15 It is pertinent to note that there would generally be a problem with a director contracting with a third party that he or she would cause the company to perform the obligations of the company under a contract with that third party. Certainly, if a director received consideration in return for such a promise, this would be a secret commission, unless the consideration was received with the informed consent of the company, and in situations of insolvency, possibly the informed consent of creditors. Even if there were such informed consent, it seems to me that a direct promise to act as a director in a particular way, where the director's obligation is to act bona fide in the interests of the company in all situations, may itself be a breach of fiduciary duty.

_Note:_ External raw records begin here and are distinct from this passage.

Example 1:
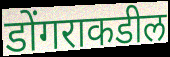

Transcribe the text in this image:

डोंगराकडील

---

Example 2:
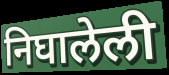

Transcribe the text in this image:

निघालेली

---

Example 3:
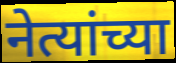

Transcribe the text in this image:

नेत्यांच्या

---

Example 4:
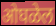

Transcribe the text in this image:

ओघळेल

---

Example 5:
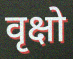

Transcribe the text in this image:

वृक्षो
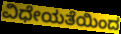
ವಿಧೇಯತೆಯಿಂದ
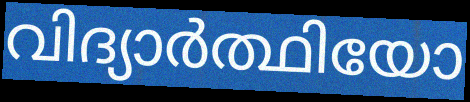
വിദ്യാർത്ഥിയോ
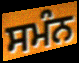
ਸਮੰਨ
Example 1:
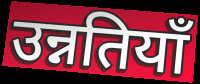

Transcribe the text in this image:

उन्नतियाँ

It would be a breach of fiduciary duty to perform that promise if that performance was not itself in accordance with the fiduciary duty of the director.

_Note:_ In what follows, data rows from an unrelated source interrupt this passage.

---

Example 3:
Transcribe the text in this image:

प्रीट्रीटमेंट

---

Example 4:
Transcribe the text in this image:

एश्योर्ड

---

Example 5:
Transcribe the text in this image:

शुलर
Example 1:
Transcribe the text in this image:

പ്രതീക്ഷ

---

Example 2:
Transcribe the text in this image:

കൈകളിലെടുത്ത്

16 In my opinion, if all that is alleged is that the director knows of a contract by the company, knows of circumstances such that the other party would be severely damaged by breach of that contract, and has the power to ensure that the company does not breach its contract, then this is plainly insufficient to give rise to a duty to exercise reasonable care to ensure that the company fulfils its contract. However, could it perhaps be otherwise if the director by some positive act substantially contributes to the circumstances which make the other party so vulnerable?

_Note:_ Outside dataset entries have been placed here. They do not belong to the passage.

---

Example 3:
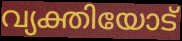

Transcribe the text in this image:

വ്യക്തിയോട്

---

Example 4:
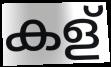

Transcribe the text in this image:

കള്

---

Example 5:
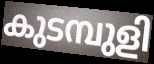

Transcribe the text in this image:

കുടമ്പുളി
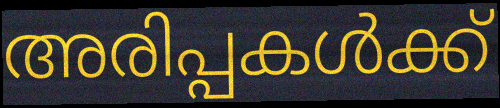
അരിപ്പകൾക്ക്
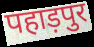
पहाड़पुर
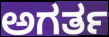
ಅಗರ್ತ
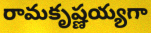
రామకృష్ణయ్యగా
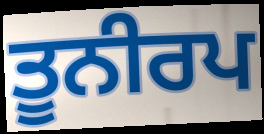
ਤੂਨੀਰਪ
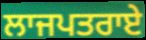
ਲਾਜਪਤਰਾਏ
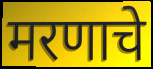
मरणाचे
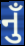
નુઁ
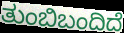
ತುಂಬಿಬಂದಿದೆ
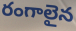
రంగాలైన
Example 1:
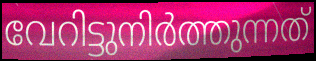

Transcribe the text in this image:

വേറിട്ടുനിർത്തുന്നത്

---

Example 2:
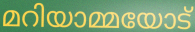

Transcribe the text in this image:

മറിയാമ്മയോട്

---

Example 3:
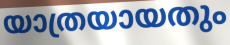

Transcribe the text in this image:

യാത്രയായതും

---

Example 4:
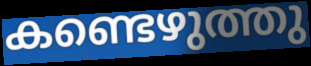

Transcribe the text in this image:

കണ്ടെഴുത്തു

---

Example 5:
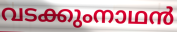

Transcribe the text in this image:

വടക്കുംനാഥൻ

17 It is possible that a director of a company who takes some positive action, knowing that it will bring about a situation where a person who has a contract with the company will suffer substantially greater loss if the company breaks its contract, could come under a duty to exercise reasonable care to ensure that the company fulfils its contract. The important elements here, I believe, would be the positive action, substantially increasing the vulnerability of the other party, taken in actual knowledge of this effect. In the present pleading, there is an allegation that Mr Micola encouraged Goldcrest's proposed development by consenting to its development application and encouraged the plaintiffs' expenditure in refurbishing its premises. It is not alleged that these actions substantially increased the vulnerability of the plaintiffs, or that they were taken in actual knowledge of this effect. Of course, an amendment could be sought to make those allegations; but in the circumstances of this case I would not permit such amendment unless the application to amend was supported by evidence showing that the plaintiffs had reasonable grounds for alleging that Mr Micola's actions substantially increased the plaintiffs' vulnerability to damage from Dernu's breach of its covenant, and were taken in actual knowledge of this effect. In my opinion, the mere existence of a clause in the lease permitting the landlord to terminate the lease, on the basis of damage which the landlord considers such as to make repair impracticable or undesirable, would not be a sufficient basis to allege such knowledge.
18 For those reasons, I order that paragraphs 23.1, 23.2 and 23.3 of the Amended Statement of Claim be struck out.
19 Having regard to the relative success of the parties, I order that costs of Mr Micola's application be Mr Micola's costs in the proceedings.